Please repeat exactly the lines below from the one containing "index pip: (807, 825)" down to the one containing "ring tip: (1956, 734)", both included, and nothing else.

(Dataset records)
○ ○ ○

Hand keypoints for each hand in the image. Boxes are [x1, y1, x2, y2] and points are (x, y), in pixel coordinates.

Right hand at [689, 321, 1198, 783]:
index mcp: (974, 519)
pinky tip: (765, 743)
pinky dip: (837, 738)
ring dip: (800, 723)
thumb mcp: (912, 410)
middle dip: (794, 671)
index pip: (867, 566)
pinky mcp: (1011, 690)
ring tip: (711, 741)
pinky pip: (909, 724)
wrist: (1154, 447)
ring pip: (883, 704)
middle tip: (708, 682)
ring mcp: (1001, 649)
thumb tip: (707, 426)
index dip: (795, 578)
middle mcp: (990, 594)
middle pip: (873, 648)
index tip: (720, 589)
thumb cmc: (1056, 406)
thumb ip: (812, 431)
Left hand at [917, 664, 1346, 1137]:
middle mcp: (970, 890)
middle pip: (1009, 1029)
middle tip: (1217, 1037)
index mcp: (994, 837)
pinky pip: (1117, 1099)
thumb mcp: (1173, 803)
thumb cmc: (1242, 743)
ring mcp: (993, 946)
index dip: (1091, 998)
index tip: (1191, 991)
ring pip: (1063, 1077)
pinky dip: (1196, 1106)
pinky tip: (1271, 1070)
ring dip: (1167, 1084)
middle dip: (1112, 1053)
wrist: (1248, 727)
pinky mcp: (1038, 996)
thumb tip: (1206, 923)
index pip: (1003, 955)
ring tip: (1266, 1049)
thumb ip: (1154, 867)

○ ○ ○

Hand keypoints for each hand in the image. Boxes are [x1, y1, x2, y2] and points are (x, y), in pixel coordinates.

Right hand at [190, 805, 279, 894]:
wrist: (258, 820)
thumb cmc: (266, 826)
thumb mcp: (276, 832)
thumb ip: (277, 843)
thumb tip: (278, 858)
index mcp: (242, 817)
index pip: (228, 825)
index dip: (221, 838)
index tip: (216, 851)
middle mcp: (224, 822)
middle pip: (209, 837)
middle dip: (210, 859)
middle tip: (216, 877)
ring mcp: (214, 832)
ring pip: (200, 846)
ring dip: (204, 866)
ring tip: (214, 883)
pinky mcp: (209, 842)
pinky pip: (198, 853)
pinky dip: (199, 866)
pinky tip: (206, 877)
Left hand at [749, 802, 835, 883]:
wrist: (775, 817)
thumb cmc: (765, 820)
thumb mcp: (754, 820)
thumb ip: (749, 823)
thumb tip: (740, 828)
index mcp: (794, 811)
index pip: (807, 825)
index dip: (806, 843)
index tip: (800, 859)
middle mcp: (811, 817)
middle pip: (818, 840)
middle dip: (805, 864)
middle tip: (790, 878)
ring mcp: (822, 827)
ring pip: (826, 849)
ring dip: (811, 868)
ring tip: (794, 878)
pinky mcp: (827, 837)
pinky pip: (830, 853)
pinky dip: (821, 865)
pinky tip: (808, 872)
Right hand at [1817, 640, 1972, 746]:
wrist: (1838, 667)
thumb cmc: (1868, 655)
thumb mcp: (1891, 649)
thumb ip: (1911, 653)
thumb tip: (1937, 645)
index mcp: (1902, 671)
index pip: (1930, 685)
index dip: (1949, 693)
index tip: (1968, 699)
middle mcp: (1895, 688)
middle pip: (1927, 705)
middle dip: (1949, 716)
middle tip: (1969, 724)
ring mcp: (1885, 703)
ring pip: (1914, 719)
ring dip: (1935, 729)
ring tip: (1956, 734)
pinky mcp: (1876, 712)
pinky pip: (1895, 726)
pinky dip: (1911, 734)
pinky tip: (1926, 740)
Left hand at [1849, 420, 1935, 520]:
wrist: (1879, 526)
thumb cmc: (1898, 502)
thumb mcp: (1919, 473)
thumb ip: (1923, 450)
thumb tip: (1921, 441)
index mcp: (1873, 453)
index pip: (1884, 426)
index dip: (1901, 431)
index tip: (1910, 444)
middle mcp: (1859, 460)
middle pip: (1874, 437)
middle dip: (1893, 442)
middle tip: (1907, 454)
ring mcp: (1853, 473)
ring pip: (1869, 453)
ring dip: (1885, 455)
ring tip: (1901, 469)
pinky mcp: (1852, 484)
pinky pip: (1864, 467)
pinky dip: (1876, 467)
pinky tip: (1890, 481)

○ ○ ○

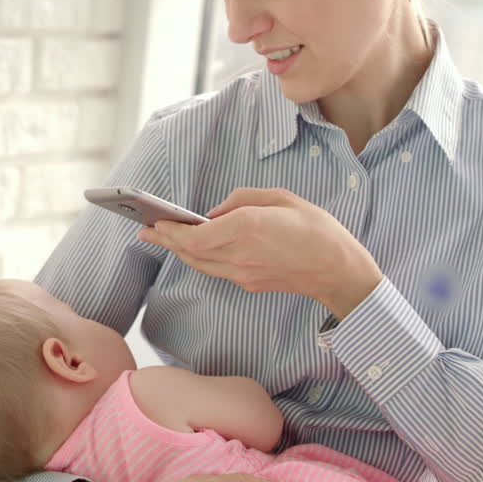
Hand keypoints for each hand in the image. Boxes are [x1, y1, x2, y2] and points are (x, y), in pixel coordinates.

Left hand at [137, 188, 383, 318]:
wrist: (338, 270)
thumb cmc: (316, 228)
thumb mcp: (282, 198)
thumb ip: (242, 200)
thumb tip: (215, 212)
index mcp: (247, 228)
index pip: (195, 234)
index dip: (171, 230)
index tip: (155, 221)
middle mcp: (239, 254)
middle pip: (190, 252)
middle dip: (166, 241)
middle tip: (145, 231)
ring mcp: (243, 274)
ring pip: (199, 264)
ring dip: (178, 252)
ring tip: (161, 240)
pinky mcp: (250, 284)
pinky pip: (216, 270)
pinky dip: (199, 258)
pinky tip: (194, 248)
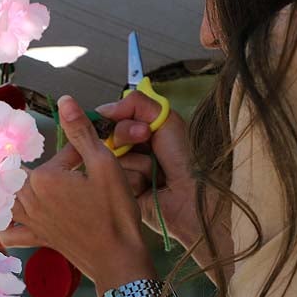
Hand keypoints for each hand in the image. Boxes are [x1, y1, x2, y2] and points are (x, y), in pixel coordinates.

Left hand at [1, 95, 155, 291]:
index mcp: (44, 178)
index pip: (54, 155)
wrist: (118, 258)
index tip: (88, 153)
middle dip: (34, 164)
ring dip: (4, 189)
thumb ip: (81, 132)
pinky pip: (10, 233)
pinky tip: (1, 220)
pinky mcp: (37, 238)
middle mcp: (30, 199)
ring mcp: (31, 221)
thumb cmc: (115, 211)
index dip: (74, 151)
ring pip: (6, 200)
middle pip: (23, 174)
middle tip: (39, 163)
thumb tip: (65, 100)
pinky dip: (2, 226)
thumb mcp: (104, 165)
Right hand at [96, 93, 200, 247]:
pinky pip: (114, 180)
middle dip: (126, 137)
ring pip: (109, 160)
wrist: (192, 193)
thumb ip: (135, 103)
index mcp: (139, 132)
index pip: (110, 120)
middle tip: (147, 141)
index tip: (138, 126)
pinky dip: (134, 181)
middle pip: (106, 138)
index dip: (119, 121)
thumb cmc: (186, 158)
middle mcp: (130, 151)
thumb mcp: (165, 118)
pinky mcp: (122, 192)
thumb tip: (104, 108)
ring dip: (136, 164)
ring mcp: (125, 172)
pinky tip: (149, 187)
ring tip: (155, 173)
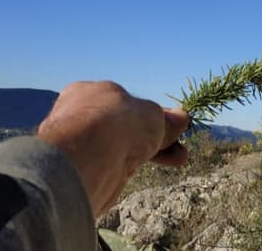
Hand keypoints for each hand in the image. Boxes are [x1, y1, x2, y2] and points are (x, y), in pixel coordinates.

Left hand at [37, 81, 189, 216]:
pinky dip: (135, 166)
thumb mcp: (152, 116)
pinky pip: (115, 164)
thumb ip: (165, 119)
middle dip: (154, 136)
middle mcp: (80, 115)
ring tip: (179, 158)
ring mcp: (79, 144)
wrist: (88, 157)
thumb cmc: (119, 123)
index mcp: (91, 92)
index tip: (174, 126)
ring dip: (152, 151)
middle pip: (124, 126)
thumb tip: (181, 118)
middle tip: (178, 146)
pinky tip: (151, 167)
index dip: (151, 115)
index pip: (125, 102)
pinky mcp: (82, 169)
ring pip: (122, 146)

○ ○ ○

▶ _ANSWER FOR THIS EXERCISE_:
index pip: (807, 825)
index dip: (806, 843)
index tip: (800, 859)
middle mcp: (811, 817)
middle pip: (818, 840)
middle dip: (805, 864)
middle tip: (790, 878)
ring mcp: (822, 827)
ring pip: (826, 849)
ring dip: (811, 868)
ring tip: (794, 878)
pinky mcp: (827, 837)
pinky pip: (830, 853)
pinky dip: (821, 865)
pinky tip: (808, 872)
Right hand at [1817, 640, 1972, 746]:
wrist: (1838, 667)
thumb cmc: (1868, 655)
thumb mcp: (1891, 649)
thumb ip: (1911, 653)
thumb tip: (1937, 645)
index mcp: (1902, 671)
index pip: (1930, 685)
index dip: (1949, 693)
index tip: (1968, 699)
middle mcp: (1895, 688)
middle pip: (1927, 705)
middle dip: (1949, 716)
middle tip: (1969, 724)
ring mcp: (1885, 703)
ring pip: (1914, 719)
ring dip: (1935, 729)
ring tip: (1956, 734)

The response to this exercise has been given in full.